In Ostbelgien ist es genau so: Wir haben ja auch schließlich Wörter unser Kolonialherren in unser Deutsch eingebaut, d.h. französische Wörter werden benutzt, um besonders belgisch zu sein. Beim Fluchen benutzt man bekanntlich immer die Muttersprache, und dies ist hierzulande eben "Nudidschü", in deutschen Landen unbekannt.
Und mit den falschen Englischwörtern ist es in Ostbelgien auch so. Ansonsten sollte folgendes gelten:
"Use nicht zu viele english Words in deiner german Language, sonst kommt die Message bei den Oldies nicht mehr rüber"
Das ganze erinnert mich, als ich vor 10 Jahren mal in Malta war, um mein Englisch zu verbessern. Beiläufig während des Unterrichtes erzählte ich auch, dass die Geldautomaten in Belgien "Mister Cash" genannt werden. Daraufhin brach grosses Gelächter im Klassenraum aus. Im Englischen Sprachraum heissen die nähmlich ATM (Automated Teller Machine) oder Cash Machine.
Bei der intendierten Realisierung der linguistischen Simplifizierung des regionalen Idioms resultiert die Evidenz der Opportunität extrem apparent, den elaborierten und quantitativ opulenten Usus nicht assimilierter Xenologien konsequent zu eliminieren!
»Zur Vereinfachung der Muttersprache erscheint es sehr sinnvoll, nicht so viele schwierige Fremdwörter zu benutzen.«
Gut, weil sehr offenherzig geschriebener Artikel!
Auch mir geht die dauernde Verwendung anglo- amerikanischer (Un-)Worte auf die Nerven, vor allem dann, wenn es ein gleichwertiges deutsches Wort dafür gibt. Schauen Sie sich die Werbung oder Stellenanzeigen an: ist den Verfassern überhaupt klar, das sie sich mit diesen Extravaganzen nicht nur ein Armutszeugnis an Fantasie und Schöpfungskraft sondern auch noch hochgradige sprachliche Unterwürfigkeit (sehr treffender Begriff!) ausstellen?
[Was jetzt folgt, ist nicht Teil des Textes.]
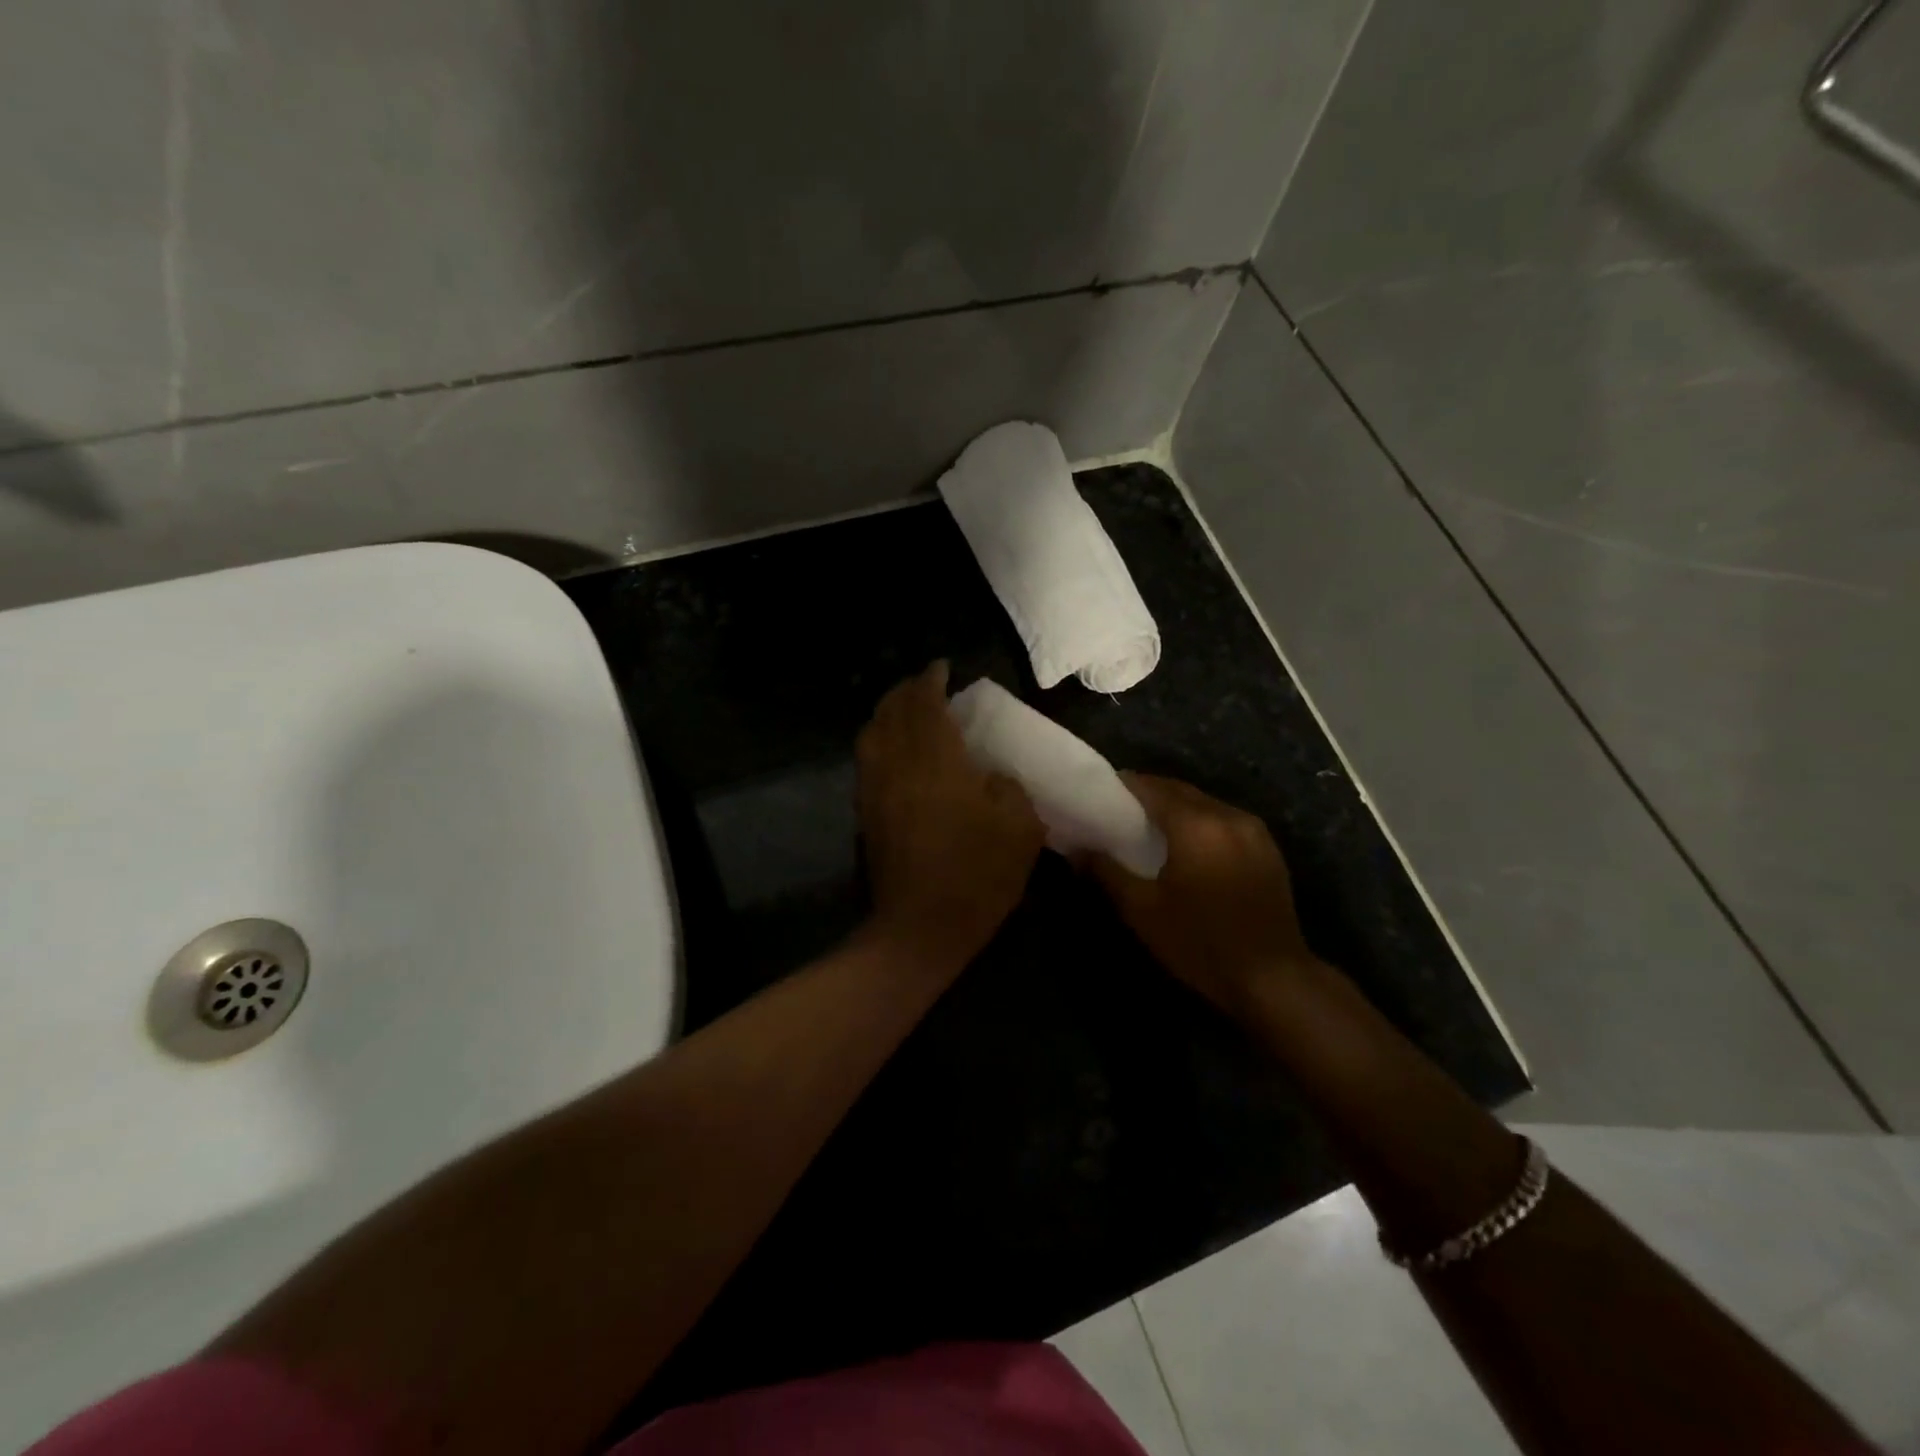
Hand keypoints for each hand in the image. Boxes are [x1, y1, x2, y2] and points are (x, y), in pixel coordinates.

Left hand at [856, 661, 1045, 968]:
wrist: (920, 928)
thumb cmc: (977, 876)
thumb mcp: (1021, 828)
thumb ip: (1010, 788)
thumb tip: (992, 775)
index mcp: (935, 760)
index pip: (925, 703)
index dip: (932, 680)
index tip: (942, 668)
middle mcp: (897, 764)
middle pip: (891, 711)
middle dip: (906, 690)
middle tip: (926, 684)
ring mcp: (875, 789)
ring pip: (872, 733)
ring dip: (888, 713)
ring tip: (908, 710)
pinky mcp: (865, 813)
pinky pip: (867, 759)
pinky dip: (879, 741)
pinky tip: (896, 750)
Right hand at [1084, 774, 1318, 1017]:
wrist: (1274, 980)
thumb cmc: (1201, 944)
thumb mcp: (1143, 910)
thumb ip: (1107, 872)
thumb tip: (1076, 850)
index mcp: (1196, 824)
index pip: (1151, 787)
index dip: (1123, 786)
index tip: (1099, 794)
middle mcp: (1228, 815)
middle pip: (1180, 790)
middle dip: (1148, 795)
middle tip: (1118, 811)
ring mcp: (1254, 830)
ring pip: (1204, 804)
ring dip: (1176, 808)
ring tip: (1149, 828)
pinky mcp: (1268, 849)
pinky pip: (1224, 821)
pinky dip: (1200, 823)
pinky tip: (1187, 847)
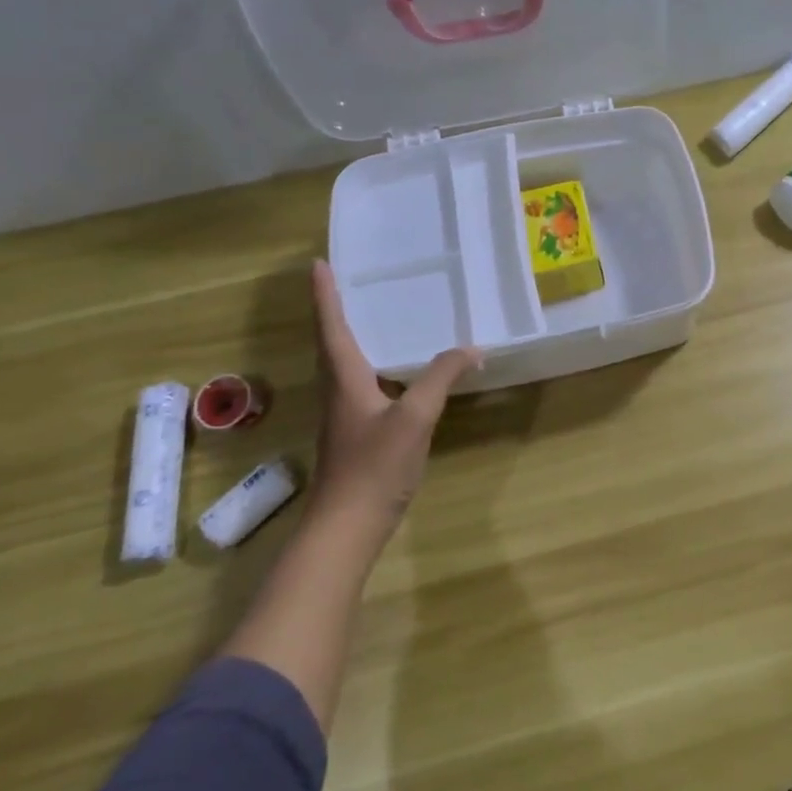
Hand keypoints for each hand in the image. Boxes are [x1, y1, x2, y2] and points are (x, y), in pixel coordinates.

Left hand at [310, 259, 478, 515]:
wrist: (346, 527)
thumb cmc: (374, 466)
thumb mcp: (415, 417)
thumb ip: (441, 378)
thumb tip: (473, 348)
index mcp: (345, 380)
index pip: (332, 327)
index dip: (325, 295)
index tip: (318, 263)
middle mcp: (339, 392)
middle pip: (332, 343)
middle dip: (335, 311)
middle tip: (348, 283)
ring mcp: (345, 416)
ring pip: (344, 366)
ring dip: (351, 337)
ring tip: (372, 317)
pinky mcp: (355, 435)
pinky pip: (360, 386)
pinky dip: (371, 366)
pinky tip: (394, 374)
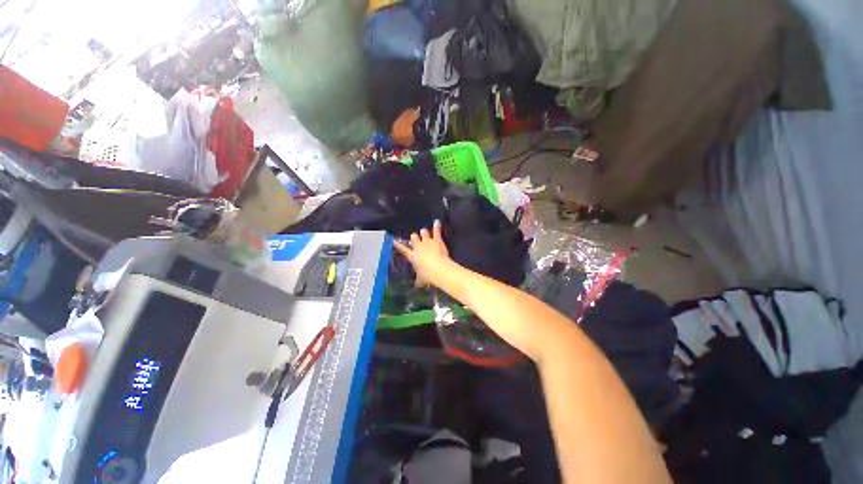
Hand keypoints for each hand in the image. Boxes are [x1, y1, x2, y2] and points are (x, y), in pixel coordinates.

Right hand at [393, 220, 454, 287]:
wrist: (438, 269)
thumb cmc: (427, 275)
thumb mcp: (421, 279)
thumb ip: (418, 280)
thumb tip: (417, 285)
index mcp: (412, 256)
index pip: (402, 249)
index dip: (398, 244)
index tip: (393, 240)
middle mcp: (418, 247)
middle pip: (413, 237)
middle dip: (415, 237)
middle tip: (416, 239)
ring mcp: (427, 242)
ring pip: (423, 232)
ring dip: (424, 233)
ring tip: (425, 233)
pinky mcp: (437, 240)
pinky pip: (436, 231)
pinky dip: (437, 226)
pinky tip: (437, 221)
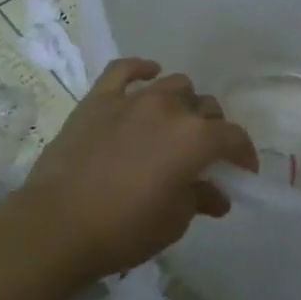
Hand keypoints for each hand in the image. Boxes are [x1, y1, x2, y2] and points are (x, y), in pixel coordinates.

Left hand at [19, 58, 258, 280]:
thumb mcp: (174, 222)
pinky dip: (141, 69)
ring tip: (176, 123)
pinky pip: (124, 70)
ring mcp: (133, 99)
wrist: (57, 226)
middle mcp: (170, 109)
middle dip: (212, 130)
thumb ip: (200, 199)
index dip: (243, 155)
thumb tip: (216, 195)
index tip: (241, 173)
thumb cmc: (124, 230)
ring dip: (183, 103)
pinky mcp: (99, 99)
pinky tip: (149, 74)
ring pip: (173, 85)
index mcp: (195, 138)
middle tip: (203, 156)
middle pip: (206, 108)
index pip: (234, 137)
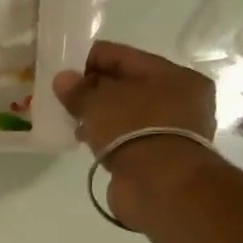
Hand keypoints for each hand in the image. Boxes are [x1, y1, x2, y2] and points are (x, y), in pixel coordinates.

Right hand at [51, 41, 217, 227]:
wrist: (159, 185)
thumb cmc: (135, 129)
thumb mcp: (100, 101)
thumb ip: (79, 89)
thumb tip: (63, 79)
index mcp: (176, 76)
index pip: (126, 57)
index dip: (92, 57)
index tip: (62, 63)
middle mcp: (180, 101)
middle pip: (127, 85)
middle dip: (94, 87)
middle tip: (61, 92)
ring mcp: (170, 131)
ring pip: (125, 113)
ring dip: (98, 113)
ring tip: (67, 116)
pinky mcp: (157, 158)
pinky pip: (124, 137)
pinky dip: (105, 135)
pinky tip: (82, 137)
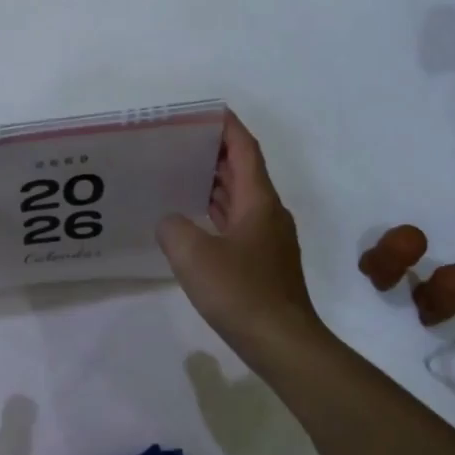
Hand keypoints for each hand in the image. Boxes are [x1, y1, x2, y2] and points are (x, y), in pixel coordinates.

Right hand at [157, 112, 325, 364]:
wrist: (283, 343)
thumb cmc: (241, 292)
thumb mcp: (193, 255)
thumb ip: (173, 227)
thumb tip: (171, 221)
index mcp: (258, 200)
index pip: (244, 148)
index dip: (226, 126)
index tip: (204, 111)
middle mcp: (268, 212)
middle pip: (243, 170)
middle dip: (214, 152)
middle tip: (178, 143)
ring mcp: (269, 238)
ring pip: (241, 197)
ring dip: (215, 183)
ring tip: (179, 174)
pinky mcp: (264, 261)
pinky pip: (238, 222)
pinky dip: (217, 211)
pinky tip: (194, 222)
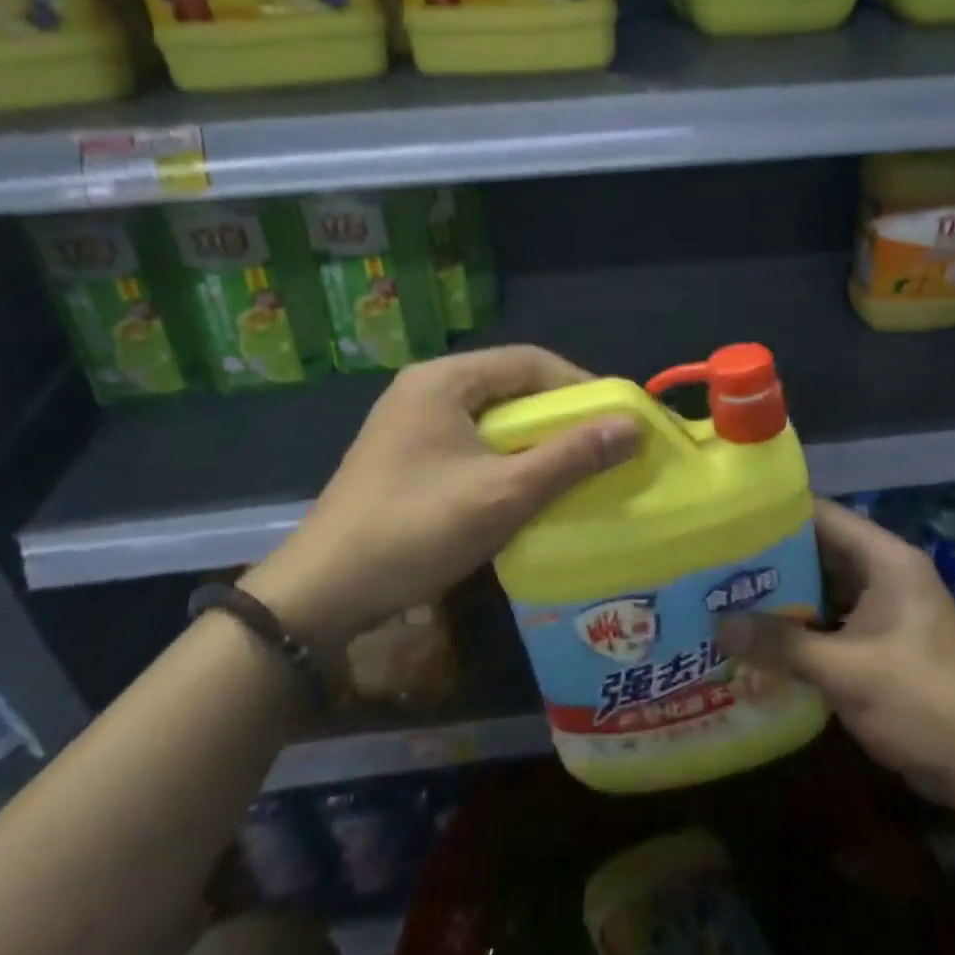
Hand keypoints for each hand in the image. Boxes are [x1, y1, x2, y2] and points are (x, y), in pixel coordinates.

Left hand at [243, 346, 639, 638]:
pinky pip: (472, 442)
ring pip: (493, 418)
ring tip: (574, 468)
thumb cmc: (415, 531)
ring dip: (535, 439)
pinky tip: (526, 487)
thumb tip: (633, 426)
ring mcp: (411, 423)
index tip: (619, 419)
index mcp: (444, 380)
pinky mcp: (407, 456)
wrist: (321, 593)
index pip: (530, 361)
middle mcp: (426, 389)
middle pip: (511, 386)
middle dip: (560, 415)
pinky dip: (507, 458)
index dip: (581, 385)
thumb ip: (570, 457)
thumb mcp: (502, 494)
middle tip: (602, 447)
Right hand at [719, 499, 954, 809]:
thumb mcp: (845, 671)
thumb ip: (781, 644)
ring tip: (726, 596)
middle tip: (717, 564)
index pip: (821, 515)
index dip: (775, 515)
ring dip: (782, 594)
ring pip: (821, 585)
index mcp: (885, 559)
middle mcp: (884, 572)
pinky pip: (830, 617)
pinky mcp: (880, 638)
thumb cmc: (921, 703)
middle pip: (817, 549)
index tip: (728, 522)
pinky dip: (799, 623)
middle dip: (770, 559)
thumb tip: (718, 627)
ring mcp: (883, 606)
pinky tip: (760, 635)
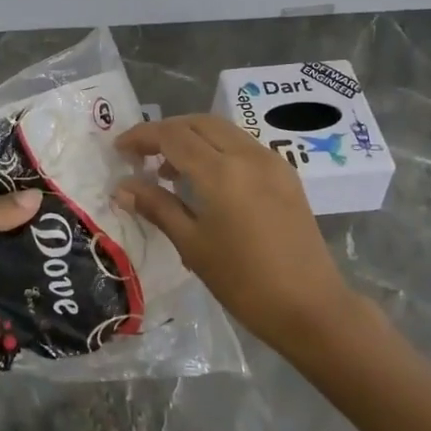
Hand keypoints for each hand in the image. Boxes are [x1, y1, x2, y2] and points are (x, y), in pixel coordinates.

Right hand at [113, 115, 358, 353]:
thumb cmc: (244, 282)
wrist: (311, 308)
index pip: (172, 135)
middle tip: (142, 155)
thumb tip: (122, 187)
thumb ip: (157, 207)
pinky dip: (217, 149)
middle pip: (198, 123)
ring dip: (192, 138)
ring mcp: (271, 162)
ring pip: (223, 130)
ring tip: (169, 170)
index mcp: (221, 171)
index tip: (119, 149)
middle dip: (166, 131)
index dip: (142, 136)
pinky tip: (207, 180)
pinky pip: (243, 146)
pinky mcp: (286, 175)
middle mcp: (248, 155)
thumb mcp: (193, 244)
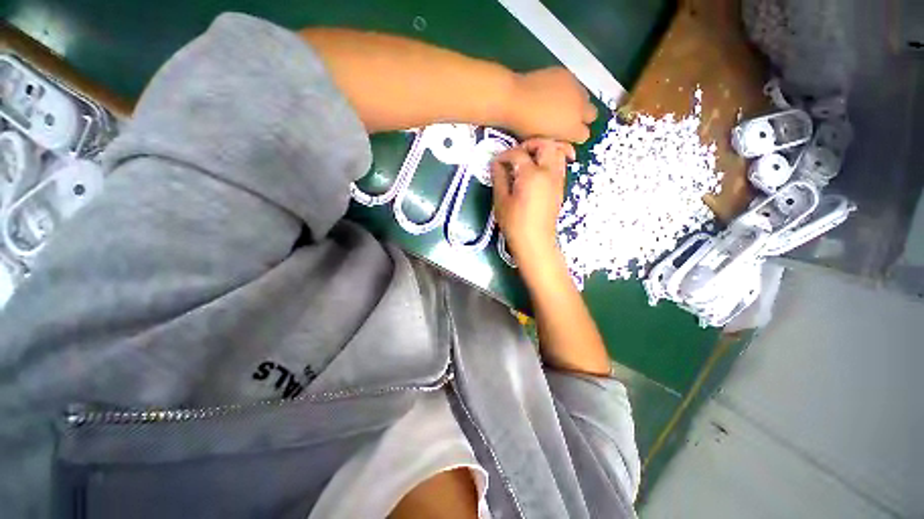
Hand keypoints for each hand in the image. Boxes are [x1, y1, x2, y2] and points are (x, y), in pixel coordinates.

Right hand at [491, 138, 572, 271]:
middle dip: (530, 144)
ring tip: (528, 160)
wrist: (535, 241)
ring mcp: (558, 180)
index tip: (496, 163)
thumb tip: (496, 163)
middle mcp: (549, 172)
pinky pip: (559, 165)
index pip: (518, 153)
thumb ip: (499, 178)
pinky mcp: (560, 188)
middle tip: (516, 154)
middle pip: (546, 144)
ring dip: (543, 150)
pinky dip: (549, 161)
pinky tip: (536, 172)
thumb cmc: (515, 223)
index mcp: (532, 174)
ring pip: (557, 153)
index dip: (505, 155)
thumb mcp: (501, 200)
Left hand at [504, 67, 597, 143]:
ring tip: (560, 104)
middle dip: (582, 118)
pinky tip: (553, 91)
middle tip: (567, 119)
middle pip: (592, 115)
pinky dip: (568, 89)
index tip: (565, 135)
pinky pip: (574, 84)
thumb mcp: (543, 140)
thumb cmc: (525, 126)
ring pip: (585, 98)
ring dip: (577, 103)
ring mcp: (576, 89)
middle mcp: (580, 108)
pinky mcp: (568, 75)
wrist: (515, 99)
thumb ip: (557, 139)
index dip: (574, 136)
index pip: (584, 136)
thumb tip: (563, 138)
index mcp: (573, 128)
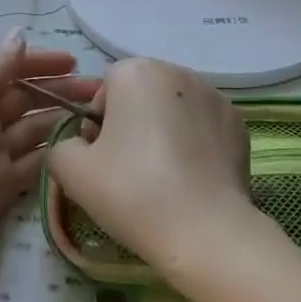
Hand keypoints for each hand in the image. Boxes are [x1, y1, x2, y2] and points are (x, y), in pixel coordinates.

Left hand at [0, 32, 97, 291]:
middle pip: (26, 100)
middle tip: (101, 93)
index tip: (75, 62)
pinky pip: (34, 165)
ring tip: (100, 118)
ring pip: (34, 132)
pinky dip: (56, 155)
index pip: (8, 70)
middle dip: (60, 92)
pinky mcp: (1, 191)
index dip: (40, 63)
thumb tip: (20, 34)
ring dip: (63, 121)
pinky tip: (83, 149)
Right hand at [45, 58, 254, 273]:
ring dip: (165, 131)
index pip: (105, 91)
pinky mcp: (237, 123)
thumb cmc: (132, 191)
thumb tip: (79, 146)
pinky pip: (204, 126)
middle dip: (133, 124)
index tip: (102, 159)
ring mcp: (214, 95)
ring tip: (164, 177)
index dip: (98, 125)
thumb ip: (63, 147)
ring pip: (175, 110)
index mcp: (136, 72)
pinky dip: (195, 144)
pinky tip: (191, 178)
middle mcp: (178, 72)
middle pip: (142, 95)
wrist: (203, 229)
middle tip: (129, 170)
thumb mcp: (72, 172)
Sicher nicht, es soll "modern" klingen und erreicht bei vielen Menschen eher Unverständnis und ein mildes Lächeln.
Übrigens drehe ich immer häufiger den Spiess um: ein charmantes "Merci" oder "Pardon" ist um Längen besser als ein plattes "thanks" oder "sorry". Wenn ich dann noch von einem GSM spreche anstelle eines "Händis" werden selbst die zwanghaft denglisch Sprechenden nachdenklich.